Among many problems with Trump's citizenship executive order (such as its obvious conflict with the constitution) is a practical one: birth certificates, which are currently the primary proof of citizenship for those born in the US, are issued by state and local authorities. These agencies do not (and aren't equipped to) determine or record the immigration status of the parents.

This means that citizenship would no longer be established with a US birth certificate or any other primary document.

In practice, birth certificates would likely be accepted MOST of the time as establishing citizenship, but those listing parents with "foreign sounding" names would be subject to open-ended scrutiny and investigation. And years later, people born here whose parents are dead or unavailable might have no way to definitively prove that they're citizens.
One of the issues is that for birthright citizenship (as opposed to naturalization), one is not "granted" citizenship through a formal process or application, but rather simply has it from the moment of birth. The first time a person born here has to interact with the federal government to prove citizenship might be years later (e.g., applying for a passport), if at all.

@mattblaze I know a couple people who have had problems with that.
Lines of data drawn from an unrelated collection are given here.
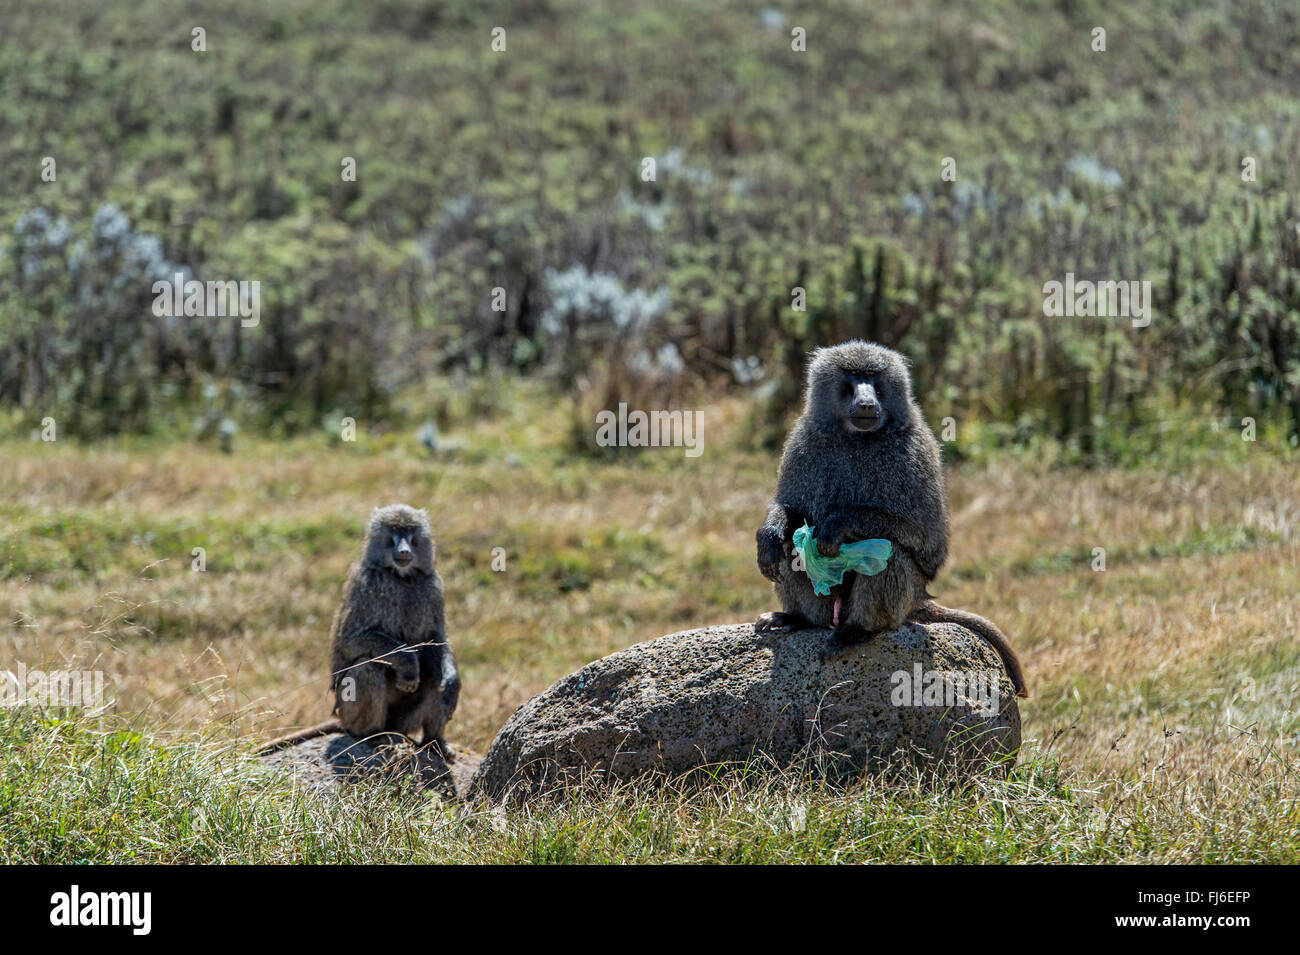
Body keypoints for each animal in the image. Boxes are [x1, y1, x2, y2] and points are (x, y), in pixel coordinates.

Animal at [256, 504, 461, 755]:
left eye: (411, 529)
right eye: (394, 529)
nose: (404, 551)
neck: (402, 578)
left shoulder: (434, 585)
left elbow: (437, 639)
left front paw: (452, 683)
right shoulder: (366, 584)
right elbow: (349, 640)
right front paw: (408, 662)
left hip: (403, 722)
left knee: (433, 675)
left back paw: (435, 741)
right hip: (347, 712)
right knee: (369, 666)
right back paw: (373, 734)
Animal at [754, 341, 1028, 698]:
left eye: (873, 377)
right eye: (853, 376)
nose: (867, 402)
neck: (857, 438)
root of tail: (919, 598)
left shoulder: (916, 450)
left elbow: (927, 540)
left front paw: (838, 524)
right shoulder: (803, 440)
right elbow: (791, 511)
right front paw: (768, 536)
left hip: (904, 596)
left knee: (888, 552)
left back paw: (858, 631)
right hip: (829, 606)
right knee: (793, 547)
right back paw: (797, 618)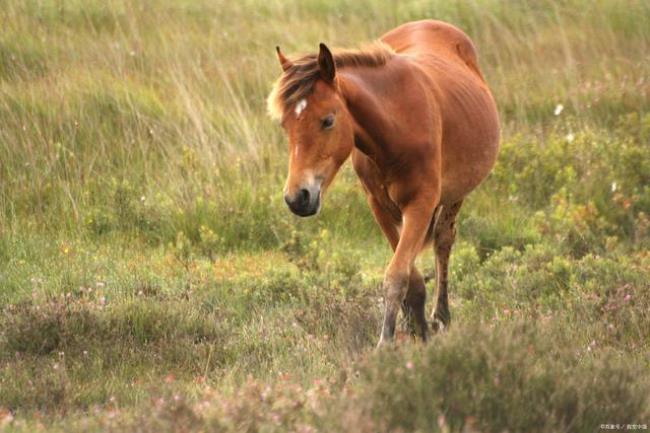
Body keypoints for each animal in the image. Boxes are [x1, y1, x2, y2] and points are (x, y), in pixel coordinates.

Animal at [266, 19, 498, 344]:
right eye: (285, 125)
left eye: (328, 120)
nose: (297, 198)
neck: (396, 131)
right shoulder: (379, 205)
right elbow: (409, 277)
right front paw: (416, 329)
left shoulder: (420, 205)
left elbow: (396, 276)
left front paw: (386, 343)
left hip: (455, 195)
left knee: (444, 240)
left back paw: (441, 316)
They're absolutely citizens, but they have to prove it.

One is even harder - they're citizen-by-adoption-as-a-child. Their foreign-citizen father went back home after divorce with adoptive-mother-that-granted-citizenship. Adoptive mother doesn't want anything to do with them anymore, not even provide basic documentation needed for State Dept to acknowledge their citizenship.

@mattblaze Social Security Numbers are issued at birth, so potentially this could morph into the SSN department needing to know parents SSN numbers to handle the verification. Which would remove the state responsibility for the process.
@mattblaze just checked how and when registration laws were implemented in Germany, where we mainly have that "German is who is descendant of Germans" citizenship.. At the time of the empire, past 1871, there were only some regional laws, which have been unified and implemented for all of Germany in .. 1938

@mattblaze

Something like this occurred in the UK for post-war Caribbean immigrants and their descendants (the "Windrush scandal"). Decades later, the Conservatives introduced retrospective requirements for documentation to prove the right to stay. Something like three documents for every year, continuously since arrival. Many were deported or lost social security because they didn't have documents they were never told and couldn't know they would need. It was (and still is) disgusting.

@mattblaze it's going to be such a huge mess.

Does it apply only to people born after the order or retrospectively? If so, how many generations do you need to go back to prove citizenship? Are locals with generations of assumed citizenship less able to prove their citizenship now than some immigrant who's father has a certificate of naturalisation?

I guess that's the point. It'll only be used to wield chaos on those with the wrong name or skin colour.

@phenidone The order says it applies to people born 30 days after it was signed, FWIW.
@mattblaze ah ok. Slightly less insane and mendacious than I expected they would try.
@mattblaze …which unfortunately is probably the whole point.
@mattblaze that sounds like part of the plan!
@mattblaze Sounds like it could generate another 20 year saga of "Birth Real ID" legislation and compliance debate
@mattblaze Or those with brown skin. Or those whose politics don't align with the administration's. . .

@mattblaze Yes. To inherit my late wife's postal savings account here in Japan, I had to trace her extended family history back to the birth of her father. The full record is a dozen pages long, spanning three major changes to the law and the form of records. Everything was delivered by her home town city hall in response to a single request.

US recording systems are ad hoc and messy by comparison, minimum-passing-effort rather than best-in-class.

@mattblaze

ayup. Completely breaks the system.

@mattblaze that sounds like that's their goal.
@mattblaze There's precedent for this kind of chaos. Thousands of US citizens born in South Texas (including a family member of mine) have been denied passports (or passport renewals) in recent years because of incredibly broad assertions of document fraud by midwives in the 1950s and 1960s, assertions that are very difficult to challenge. https://www.texasstandard.org/stories/thousands-of-u-s-citizens-in-south-texas-have-been-denied-passports/
Thousands Of U.S. Citizens In South Texas Have Been Denied Passports

The State Departments cites charges that some midwives produced fraudulent U.S. birth certificates as far back at the 1960s as the reason for denying passports to many who were born along the Texas-Mexico border.

Texas Standard

@mattblaze

I imagine there must be tons of federal laws, rules and regulations around birth certificates as identification. This must have all sorts of crazy impacts that seem like they could only be handled properly by doing this at the congressional level and rewriting this piece by piece.

A lot of the first administrations changes fall apart during court challenges based on rules and administrative issues. Is this a viable path of attack?